I must be naive. I really thought the administration would welcome the return of bank bailout money. Some $340 million in TARP cash flowed back this week from four small banks in Louisiana, New York, Indiana and California. This isn't much when we routinely talk in trillions, but clearly that money has not been wasted or otherwise sunk down Wall Street's black hole. So why no cheering as the cash comes back?

My answer: The government wants to control the banks, just as it now controls GM and Chrysler, and will surely control the health industry in the not-too-distant future. Keeping them TARP-stuffed is the key to control. And for this intensely political president, mere influence is not enough. The White House wants to tell 'em what to do. Control. Direct. Command.
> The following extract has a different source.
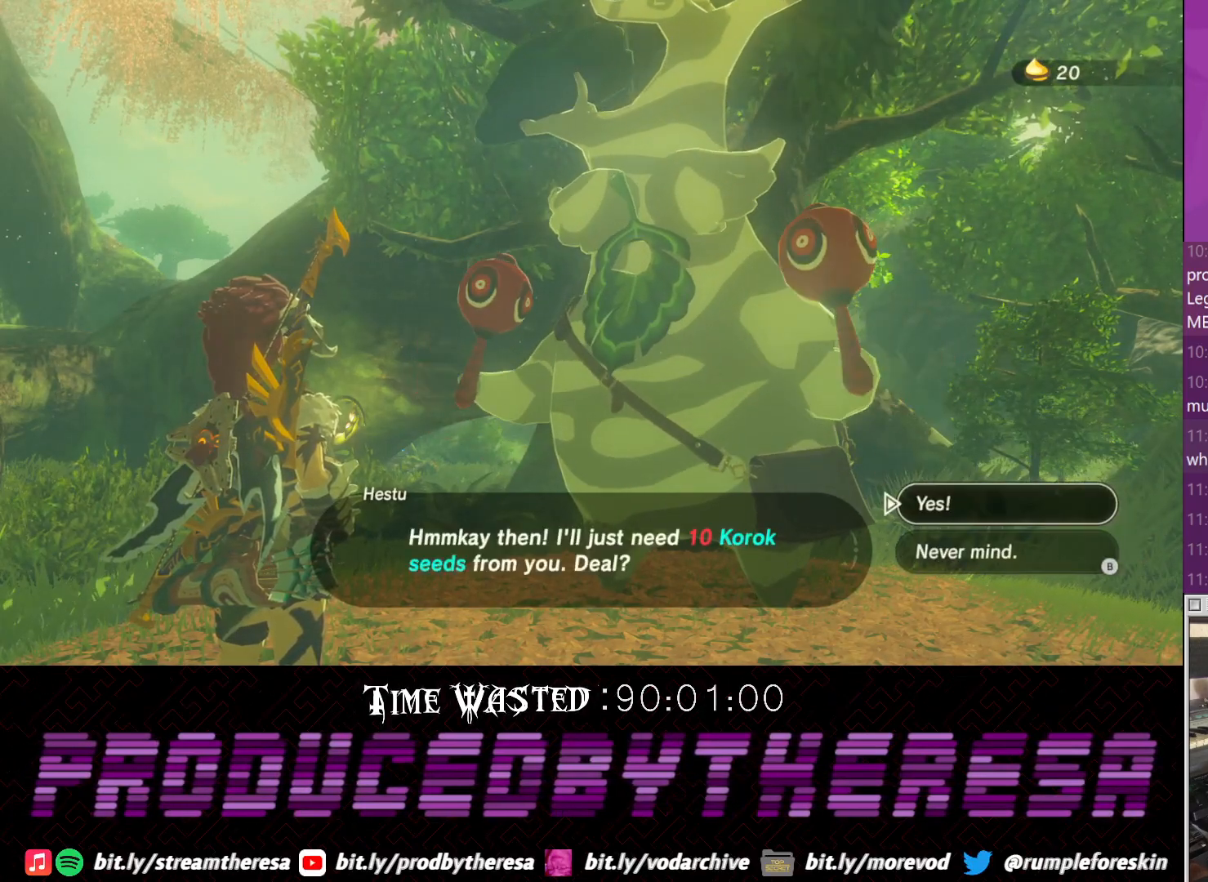
{"dt_ms": 500, "buttons": ["CROSS"], "left_stick": "center", "right_stick": "center", "events": [[167, "CIRCLE", "down"], [267, "CIRCLE", "up"], [483, "CROSS", "down"]]}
It is not for nothing that rage has been turned on those wicked financiers. The banks are at the core of the administration's thrust: By managing the money, government can steer the whole economy even more firmly down the left fork in the road.

If the banks are forced to keep TARP cash -- which was often forced on them in the first place -- the Obama team can work its will on the financial system to unprecedented degree. That's what's happening right now.
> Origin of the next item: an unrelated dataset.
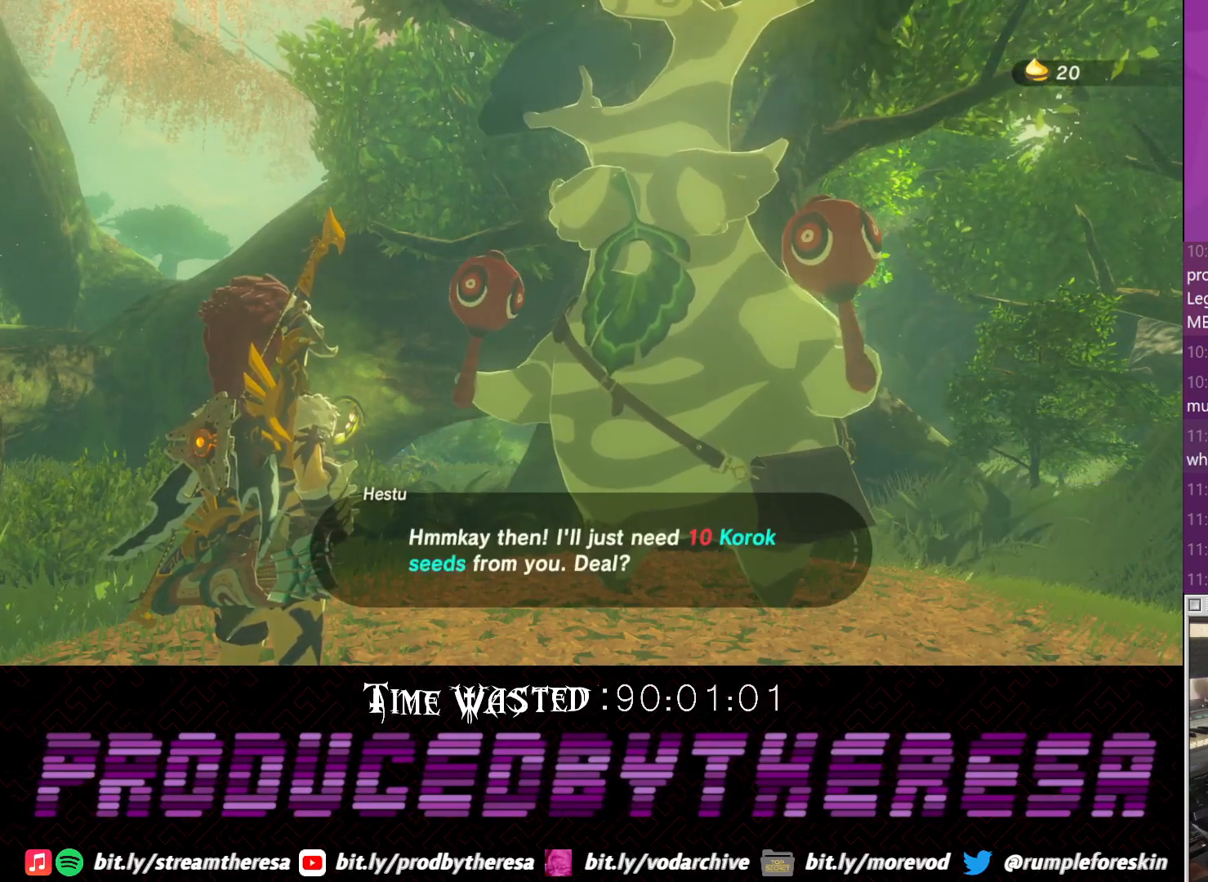
{"dt_ms": 500, "buttons": [], "left_stick": "center", "right_stick": "center", "events": [[117, "CROSS", "up"], [233, "CROSS", "down"], [300, "CROSS", "up"], [433, "CROSS", "down"], [500, "CROSS", "up"]]}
Here's a true story first reported by my Fox News colleague Andrew Napolitano (with the names and some details obscured to prevent retaliation). Under the Bush team a prominent and profitable bank, under threat of a damaging public audit, was forced to accept less than $1 billion of TARP money. The government insisted on buying a new class of preferred stock which gave it a tiny, minority position. The money flowed to the bank. Arguably, back then, the Bush administration was acting for purely economic reasons. It wanted to recapitalize the banks to halt a financial panic.

Fast forward to today, and that same bank is begging to give the money back. The chairman offers to write a check, now, with interest. He's been sitting on the cash for months and has felt the dead hand of government threatening to run his business and dictate pay scales. He sees the writing on the wall and he wants out. But the Obama team says no, since unlike the smaller banks that gave their TARP money back, this bank is far more prominent. The bank has also been threatened with "adverse" consequences if its chairman persists. That's politics talking, not economics.

Think about it: If Rick Wagoner can be fired and compact cars can be mandated, why can't a bank with a vault full of TARP money be told where to lend? And since politics drives this administration, why can't special loans and terms be offered to favored constituents, favored industries, or even favored regions? Our prosperity has never been based on the political allocation of credit -- until now.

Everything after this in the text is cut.